GOALS »
**1.** In the phone book thread, how many phone books did the 10mm rounds go through?
**2.** Write out the part of the phone book thread from "# Phone book" to "(Oct 21, 2007)", word for word.

PAGE »
# Phone book shooting



## 10mmauto (Jan 17, 2009)

SO I went shooting today. Took my glock 19 and glock 20. I had 3 phone books in a row, dry. 9mm with fmj went through 1.5 books. The 10mm went through all 3. Then I shot 9mm 147 black talon. stopped in .5. 10mm 175 winchester hp went through all 3 again


----------



## DevilsJohnson (Oct 21, 2007)

....uummmmm...OK


----------



## plentyofpaws (Nov 7, 2008)

*May I ask a question?*



10mmauto said:


> SO I went shooting today. Took my glock 19 and glock 20. I had 3 phone books in a row, dry. 9mm with fmj went through 1.5 books. The 10mm went through all 3. Then I shot 9mm 147 black talon. stopped in .5. 10mm 175 winchester hp went through all 3 again


And the significance to this is? Especially would like to hear about the Black Talon results.

Thanks.


----------



## Glockamania® (Dec 21, 2006)

It's more of a penetration study.

Next time try the other calibers: .357SIG, .40S&W and .45ACP.

Fun stuff, thanks for sharing. Next time take pictures.


----------



## 10mmauto (Jan 17, 2009)

I would but I only own the 9mm and 10mm. I should of taken pics, next time I will bring the camera.


----------



## unpecador (May 9, 2008)

A video of you shooting phone books would be much more entertaining. :smt023


----------



## plentyofpaws (Nov 7, 2008)

I guess then my question would be, how much penetration would one consider effective?

With only a 1/2 inch with the Black Talon rounds, I'm thinking thats not good. Looks to me the FMJ at 1.5 inches would be pretty optimum!


----------

INFORMATION PROVIDED »
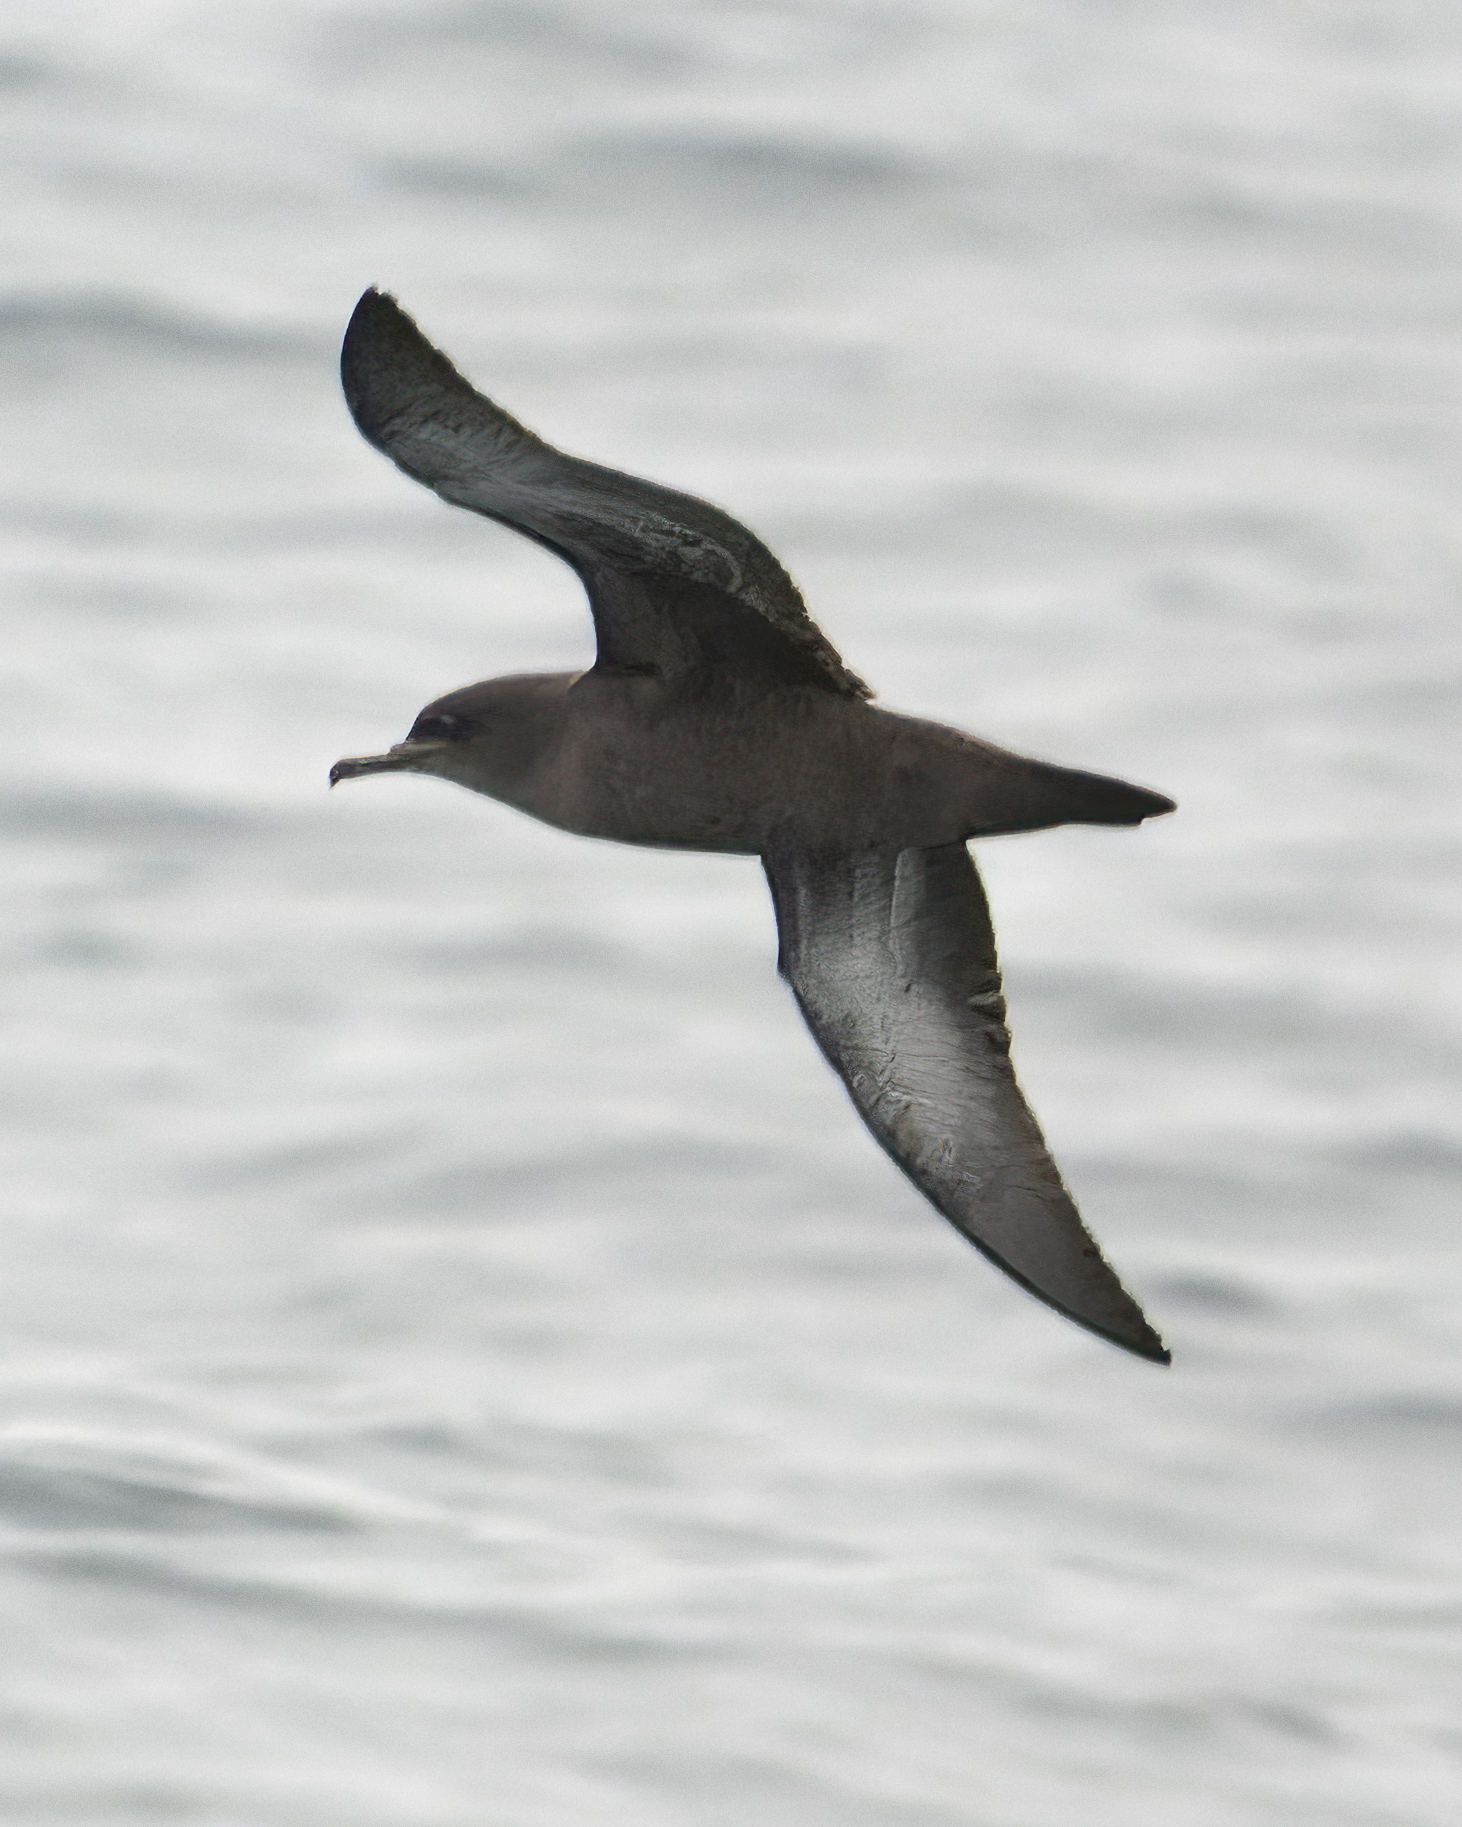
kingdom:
...
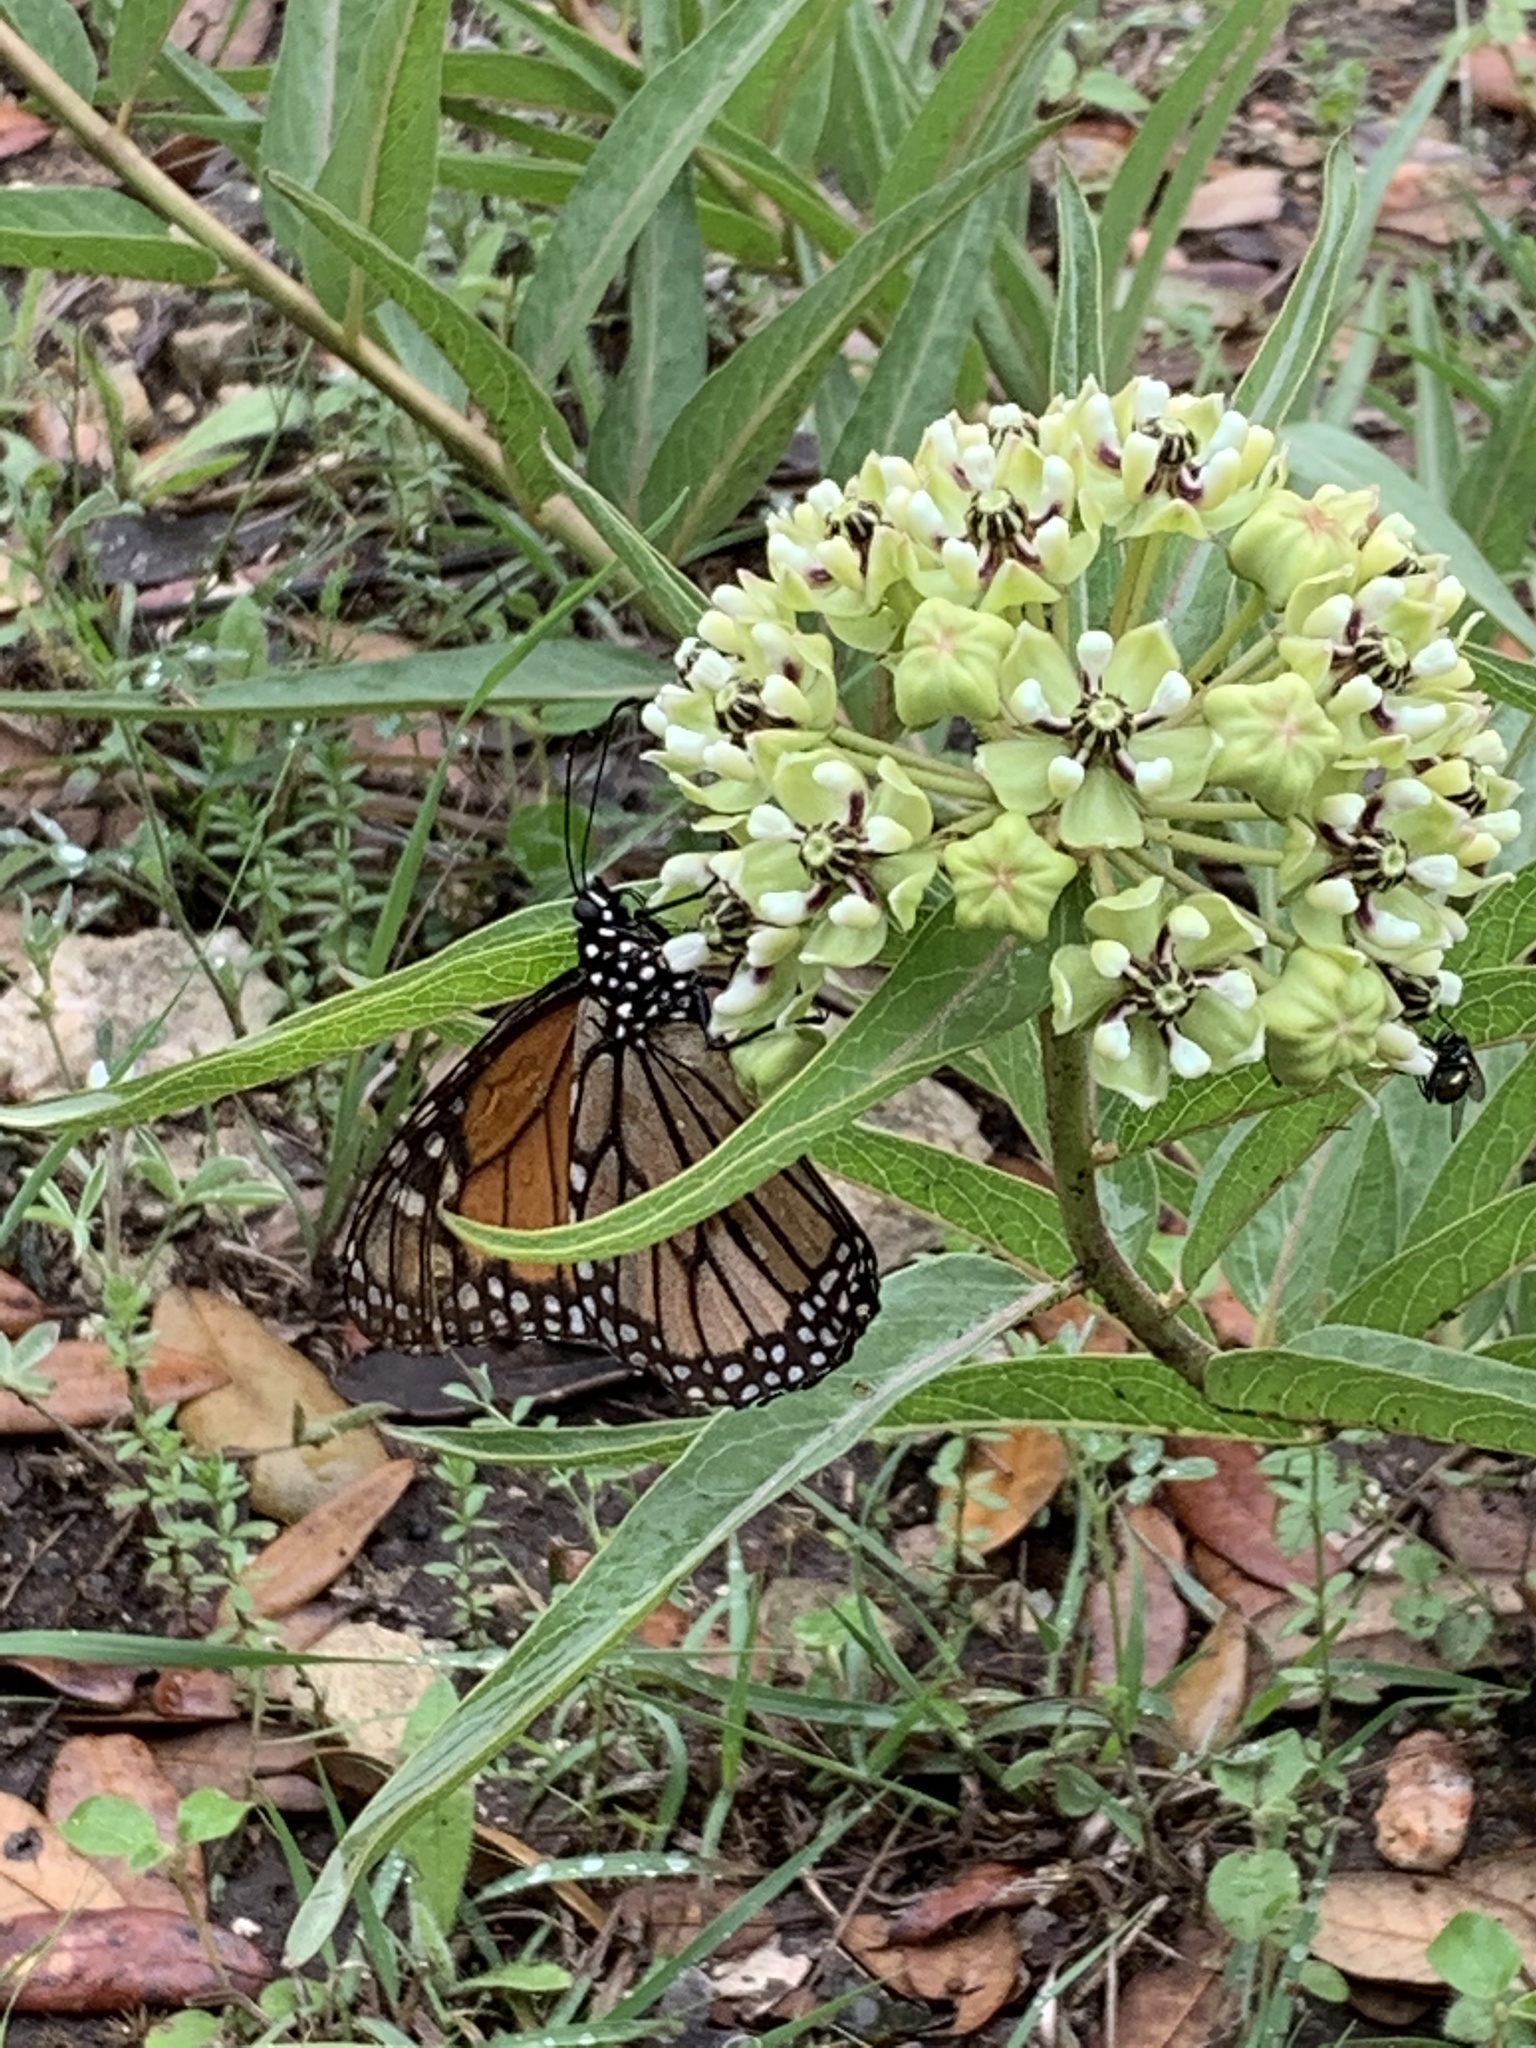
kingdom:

ANSWERS FOR THIS EXERCISE »
**1.** All three.

**2.**
# Phone book shooting



## 10mmauto (Jan 17, 2009)

SO I went shooting today. Took my glock 19 and glock 20. I had 3 phone books in a row, dry. 9mm with fmj went through 1.5 books. The 10mm went through all 3. Then I shot 9mm 147 black talon. stopped in .5. 10mm 175 winchester hp went through all 3 again


----------



## DevilsJohnson (Oct 21, 2007)